_Requirement_
According to the interview, which index does Clear Harbor use as the benchmark for its natural resources strategy?

_Extract to read_
Start of Block
The Gold Report: Clear Harbor Asset Management actively invests in resource equities, and it's doing so during one of the most bearish periods ever for resource equities, particularly for small-cap resource equities. Some institutions are leaving the space altogether while others are reducing their exposure. What are your plans?
Aaron Kennon: While the resource benchmarks have all suffered significantly over the last several years, Clear Harbor's natural resources strategy has returned more than 58% since inception 27 months ago. This compares to an approximately 4% return by our benchmark, which is the Standard & Poor's Global Natural Resources Index. We're thrilled with this performance and believe that our team is well positioned to take advantage of investment opportunities in a more proactive fashion while the vast majority of investors remain either defensive or rattled. So our plan is to stick to our disciplined, value-oriented approach to the sector and continue to perform well for our clients.
We have also constructed a strategy where the majority of our securities are listed and operated outside the U.S., with approximately 50% of the positions representing small-cap companies. This contrasts with most of our competitors, who are forced into the mid-cap and large-cap segment of the market due to the size and scalability of their investment strategies. Clear Harbor has no intention of backing away from this sector, which has long been a specialty for us. There are too many attractive investments and too many compelling macro tailwinds. From the rise of the global middle class to the future population expectations to the undeniable fact that the world is embarking upon the most expansive monetary experiment of all time, resources are an essential component for any investor's portfolio.
TGR: You said most of the equities that you invest in are based outside the U.S. Do you have anything in China?
AK: Our position in Eldorado Gold Corp. (ELD:TSX; EGO:NYSE) represents our only natural resources investment in China at the moment.
TGR: Are you employing new or different strategies to counteract or even take advantage of the risk-off sentiment in the resource space right now?
AK: Yes. Some companies in the sector possess more cyclical risk than others. The larger, more diversified resources companies capture the general cyclical trends in the market but do not have as much business-level risk imbedded in them, whereas many of the smaller-cap companies significantly outperform or underperform due to geological or operational success. We attempt to balance both of these risks in the portfolio and adjust our strategy based on shifts in company-level valuations and macro risks. Our strategy provides us with the flexibility to shift from resources equities into the actual commodity, which some other strategies do not have. In an environment where we believe that equities could experience significant stress, we have the ability to lighten up on our gold mining exposure and perhaps allocate that capital into bullion, or shift from the mining sector altogether to agriculture or oil and gas. Of course, we can also maintain cash when we deem appropriate.
End of Block
(Dataset entries)
Start of Block
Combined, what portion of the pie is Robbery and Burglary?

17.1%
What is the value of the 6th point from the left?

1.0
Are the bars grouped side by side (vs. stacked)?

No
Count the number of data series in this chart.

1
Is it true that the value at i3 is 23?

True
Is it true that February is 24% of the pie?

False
End of Block
Start of Block
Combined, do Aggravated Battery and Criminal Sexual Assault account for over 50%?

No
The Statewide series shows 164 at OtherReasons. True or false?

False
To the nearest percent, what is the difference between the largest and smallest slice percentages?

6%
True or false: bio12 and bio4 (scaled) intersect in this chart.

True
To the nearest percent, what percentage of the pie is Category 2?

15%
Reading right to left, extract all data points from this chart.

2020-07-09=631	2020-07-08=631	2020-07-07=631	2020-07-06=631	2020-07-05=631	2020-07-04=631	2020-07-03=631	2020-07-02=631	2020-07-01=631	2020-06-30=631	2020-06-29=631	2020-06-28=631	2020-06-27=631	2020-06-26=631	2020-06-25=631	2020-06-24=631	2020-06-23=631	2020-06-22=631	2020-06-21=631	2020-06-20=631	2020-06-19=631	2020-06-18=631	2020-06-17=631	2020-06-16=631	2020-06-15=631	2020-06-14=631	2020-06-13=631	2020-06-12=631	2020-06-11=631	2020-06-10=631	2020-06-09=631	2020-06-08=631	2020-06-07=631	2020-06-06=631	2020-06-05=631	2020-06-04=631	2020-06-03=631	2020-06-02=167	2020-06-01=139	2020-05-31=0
End of Block
_Result of the exercise_
The Standard & Poor's Global Natural Resources Index.